Fungi from koala (Phascolarctos cinereus) faeces exhibit a broad range of enzyme activities against recalcitrant substrates.
“AIMS: Identification of fungi isolated from koala faeces and screening for their enzyme activities of biotechnological interest.
METHODS AND RESULTS: Thirty-seven fungal strains were isolated from koala faeces and identified by the amplification and direct sequencing of the internal transcribed spacer (ITS) region of the ribosomal DNA. The fungi were screened for selected enzyme activities using agar plates containing a single substrate for each target class of enzyme. For xylanase, endoglucanase, ligninase (ligninolytic phenoloxidase) and protease over two-thirds of the isolates produced a clearing halo at 25 degrees C, indicating the secretion of active enzyme by the fungus, and one-third produced a halo indicating amylase, mannanase and tannase activity.
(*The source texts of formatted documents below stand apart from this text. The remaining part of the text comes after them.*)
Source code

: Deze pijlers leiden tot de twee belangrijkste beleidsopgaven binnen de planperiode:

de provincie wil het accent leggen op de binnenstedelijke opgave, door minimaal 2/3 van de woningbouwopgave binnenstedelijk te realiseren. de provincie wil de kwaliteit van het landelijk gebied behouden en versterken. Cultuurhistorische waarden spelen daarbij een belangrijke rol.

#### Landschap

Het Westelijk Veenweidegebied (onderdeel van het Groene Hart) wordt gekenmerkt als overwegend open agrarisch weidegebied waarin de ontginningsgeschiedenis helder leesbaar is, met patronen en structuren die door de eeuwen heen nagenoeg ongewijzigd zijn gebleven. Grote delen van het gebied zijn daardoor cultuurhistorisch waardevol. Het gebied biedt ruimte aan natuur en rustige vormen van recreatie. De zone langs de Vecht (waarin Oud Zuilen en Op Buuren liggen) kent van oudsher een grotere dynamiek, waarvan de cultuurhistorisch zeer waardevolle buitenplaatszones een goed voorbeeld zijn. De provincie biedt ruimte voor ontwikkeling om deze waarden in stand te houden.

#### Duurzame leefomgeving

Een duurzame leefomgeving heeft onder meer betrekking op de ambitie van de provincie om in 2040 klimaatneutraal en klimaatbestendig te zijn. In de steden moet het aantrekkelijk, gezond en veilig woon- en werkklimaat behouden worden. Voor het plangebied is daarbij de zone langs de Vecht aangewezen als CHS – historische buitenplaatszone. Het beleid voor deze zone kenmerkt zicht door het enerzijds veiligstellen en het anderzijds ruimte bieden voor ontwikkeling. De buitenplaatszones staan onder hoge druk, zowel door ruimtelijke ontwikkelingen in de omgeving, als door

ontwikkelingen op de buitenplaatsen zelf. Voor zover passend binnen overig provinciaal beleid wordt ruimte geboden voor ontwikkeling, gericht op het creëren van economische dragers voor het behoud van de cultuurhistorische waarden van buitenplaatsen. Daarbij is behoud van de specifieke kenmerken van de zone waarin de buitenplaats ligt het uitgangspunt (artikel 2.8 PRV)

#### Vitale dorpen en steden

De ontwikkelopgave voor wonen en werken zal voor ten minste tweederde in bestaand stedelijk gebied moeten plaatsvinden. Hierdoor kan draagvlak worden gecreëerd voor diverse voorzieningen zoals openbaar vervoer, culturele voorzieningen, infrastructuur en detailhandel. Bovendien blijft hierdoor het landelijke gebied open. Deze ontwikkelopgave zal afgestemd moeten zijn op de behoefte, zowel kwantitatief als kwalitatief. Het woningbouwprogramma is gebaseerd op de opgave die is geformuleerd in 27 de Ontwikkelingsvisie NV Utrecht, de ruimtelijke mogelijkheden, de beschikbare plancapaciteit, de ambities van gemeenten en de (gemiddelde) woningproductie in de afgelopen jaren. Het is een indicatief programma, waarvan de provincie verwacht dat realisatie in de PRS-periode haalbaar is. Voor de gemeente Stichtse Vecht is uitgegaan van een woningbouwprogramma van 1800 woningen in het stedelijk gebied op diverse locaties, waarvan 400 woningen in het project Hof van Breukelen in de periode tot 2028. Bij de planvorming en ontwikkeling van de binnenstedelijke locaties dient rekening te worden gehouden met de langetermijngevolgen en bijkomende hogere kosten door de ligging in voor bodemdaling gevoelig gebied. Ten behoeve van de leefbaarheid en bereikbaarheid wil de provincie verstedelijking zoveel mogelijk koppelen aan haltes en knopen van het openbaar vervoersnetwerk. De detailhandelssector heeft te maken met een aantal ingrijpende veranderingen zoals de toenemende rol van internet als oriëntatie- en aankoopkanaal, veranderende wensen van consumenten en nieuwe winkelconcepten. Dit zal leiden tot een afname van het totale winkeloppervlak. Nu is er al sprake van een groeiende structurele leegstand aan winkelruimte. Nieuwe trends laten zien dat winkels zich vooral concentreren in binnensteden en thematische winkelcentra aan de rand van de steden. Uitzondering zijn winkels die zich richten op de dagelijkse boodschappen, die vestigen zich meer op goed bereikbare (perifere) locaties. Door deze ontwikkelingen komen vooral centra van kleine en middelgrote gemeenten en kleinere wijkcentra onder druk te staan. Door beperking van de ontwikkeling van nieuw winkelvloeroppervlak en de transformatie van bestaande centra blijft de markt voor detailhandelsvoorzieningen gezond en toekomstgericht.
Some isolates were also able to degrade crystalline cellulose and others displayed lipase activity. Many of the fungal isolates also produced active enzymes at 15 degrees C and some at 39 degrees C.
CONCLUSIONS: Koala faeces, consisting of highly lignified fibre, undigested cellulose and phenolics, are a novel source of fungi with high and diverse enzyme activities capable of breaking down recalcitrant substrates.
SIGNIFICANCE AND IMPACT OF THE STUDY:To our knowledge, this is the first time fungi from koala faeces have been identified using ITS sequencing and screened for their enzyme activities.”